→ Task details
Could you set down the records below exactly as they are, with no pictures?
━━━
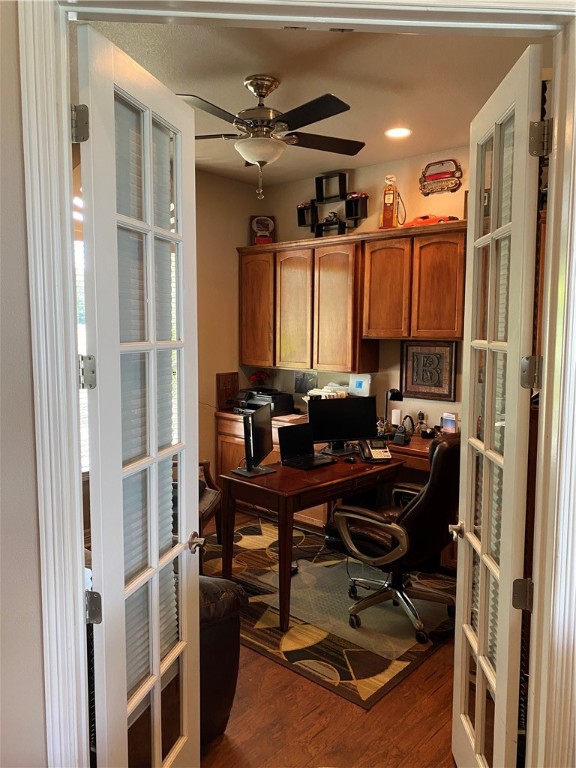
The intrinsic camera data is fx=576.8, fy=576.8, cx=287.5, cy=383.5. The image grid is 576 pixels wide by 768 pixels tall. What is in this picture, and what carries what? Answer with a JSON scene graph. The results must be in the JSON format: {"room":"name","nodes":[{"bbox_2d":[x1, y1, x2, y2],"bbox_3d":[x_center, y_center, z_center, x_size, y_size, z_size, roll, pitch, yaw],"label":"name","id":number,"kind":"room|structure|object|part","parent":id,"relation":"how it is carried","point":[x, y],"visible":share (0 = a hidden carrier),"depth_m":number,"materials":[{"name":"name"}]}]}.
{"room":"office","nodes":[
{"label":"office","id":0,"kind":"room"},
{"bbox_2d":[0,0,46,765],"bbox_3d":[-0.914,0.075,1.345,0.588,3.034,1.653,5,8,41],"label":"front wall","id":1,"kind":"structure","parent":0,"point":[40,692],"depth_m":1.49,"materials":[{"name":"paint"}]},
{"bbox_2d":[17,1,574,767],"bbox_3d":[0.071,0.231,1.599,0.707,2.662,0.588,5,8,41],"label":"door frame","id":2,"kind":"structure","parent":1,"relation":"attached to","point":[551,246],"depth_m":1.49,"materials":[{"name":"white paint"}]},
{"bbox_2d":[75,26,202,767],"bbox_3d":[-0.413,0.281,1.805,0.154,2.351,0.632,2,6,16],"label":"left french door","id":3,"kind":"structure","parent":2,"relation":"attached to","point":[193,286],"depth_m":1.70,"materials":[{"name":"white paint"}]},
{"bbox_3d":[-0.556,-0.688,1.551,0.044,0.091,0.041,5,8,41],"label":"hinge","id":4,"kind":"part","parent":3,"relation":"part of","materials":[{"name":"silver metal"}]},
{"bbox_3d":[-0.579,-0.029,1.678,0.048,0.098,0.046,2,6,16],"label":"hinge","id":5,"kind":"part","parent":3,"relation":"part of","materials":[{"name":"silver metal"}]},
{"bbox_3d":[-0.565,0.646,1.675,0.048,0.088,0.045,5,8,41],"label":"hinge","id":6,"kind":"part","parent":3,"relation":"part of","materials":[{"name":"silver metal"}]},
{"bbox_2d":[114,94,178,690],"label":"door blind","id":7,"kind":"object","parent":3,"relation":"attached to","point":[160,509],"visible":0.43,"depth_m":1.78,"materials":[{"name":"white"}]},
{"bbox_3d":[-0.347,0.579,2.123,0.075,0.064,0.089,2,6,16],"label":"door handle","id":8,"kind":"part","parent":3,"relation":"part of","materials":[{"name":"metal"}]},
{"bbox_2d":[451,46,547,767],"bbox_3d":[0.669,0.256,1.923,0.157,2.379,0.636,1,6,3],"label":"right french door","id":9,"kind":"structure","parent":2,"relation":"attached to","point":[459,660],"depth_m":1.81,"materials":[{"name":"white paint"}]},
{"bbox_3d":[0.656,0.556,2.205,0.073,0.062,0.088,1,6,3],"label":"door handle","id":10,"kind":"part","parent":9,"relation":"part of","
━━━
→ Written answer
The intrinsic camera data is fx=576.8, fy=576.8, cx=287.5, cy=383.5. The image grid is 576 pixels wide by 768 pixels tall. What is in this picture, and what carries what? Answer with a JSON scene graph. The results must be in the JSON format: {"room":"name","nodes":[{"bbox_2d":[x1, y1, x2, y2],"bbox_3d":[x_center, y_center, z_center, x_size, y_size, z_size, roll, pitch, yaw],"label":"name","id":number,"kind":"room|structure|object|part","parent":id,"relation":"how it is carried","point":[x, y],"visible":share (0 = a hidden carrier),"depth_m":number,"materials":[{"name":"name"}]}]}.
{"room":"office","nodes":[
{"label":"office","id":0,"kind":"room"},
{"bbox_2d":[0,0,46,765],"bbox_3d":[-0.914,0.075,1.345,0.588,3.034,1.653,5,8,41],"label":"front wall","id":1,"kind":"structure","parent":0,"point":[40,692],"depth_m":1.49,"materials":[{"name":"paint"}]},
{"bbox_2d":[17,1,574,767],"bbox_3d":[0.071,0.231,1.599,0.707,2.662,0.588,5,8,41],"label":"door frame","id":2,"kind":"structure","parent":1,"relation":"attached to","point":[551,246],"depth_m":1.49,"materials":[{"name":"white paint"}]},
{"bbox_2d":[75,26,202,767],"bbox_3d":[-0.413,0.281,1.805,0.154,2.351,0.632,2,6,16],"label":"left french door","id":3,"kind":"structure","parent":2,"relation":"attached to","point":[193,286],"depth_m":1.70,"materials":[{"name":"white paint"}]},
{"bbox_3d":[-0.556,-0.688,1.551,0.044,0.091,0.041,5,8,41],"label":"hinge","id":4,"kind":"part","parent":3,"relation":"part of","materials":[{"name":"silver metal"}]},
{"bbox_3d":[-0.579,-0.029,1.678,0.048,0.098,0.046,2,6,16],"label":"hinge","id":5,"kind":"part","parent":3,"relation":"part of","materials":[{"name":"silver metal"}]},
{"bbox_3d":[-0.565,0.646,1.675,0.048,0.088,0.045,5,8,41],"label":"hinge","id":6,"kind":"part","parent":3,"relation":"part of","materials":[{"name":"silver metal"}]},
{"bbox_2d":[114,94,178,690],"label":"door blind","id":7,"kind":"object","parent":3,"relation":"attached to","point":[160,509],"visible":0.43,"depth_m":1.78,"materials":[{"name":"white"}]},
{"bbox_3d":[-0.347,0.579,2.123,0.075,0.064,0.089,2,6,16],"label":"door handle","id":8,"kind":"part","parent":3,"relation":"part of","materials":[{"name":"metal"}]},
{"bbox_2d":[451,46,547,767],"bbox_3d":[0.669,0.256,1.923,0.157,2.379,0.636,1,6,3],"label":"right french door","id":9,"kind":"structure","parent":2,"relation":"attached to","point":[459,660],"depth_m":1.81,"materials":[{"name":"white paint"}]},
{"bbox_3d":[0.656,0.556,2.205,0.073,0.062,0.088,1,6,3],"label":"door handle","id":10,"kind":"part","parent":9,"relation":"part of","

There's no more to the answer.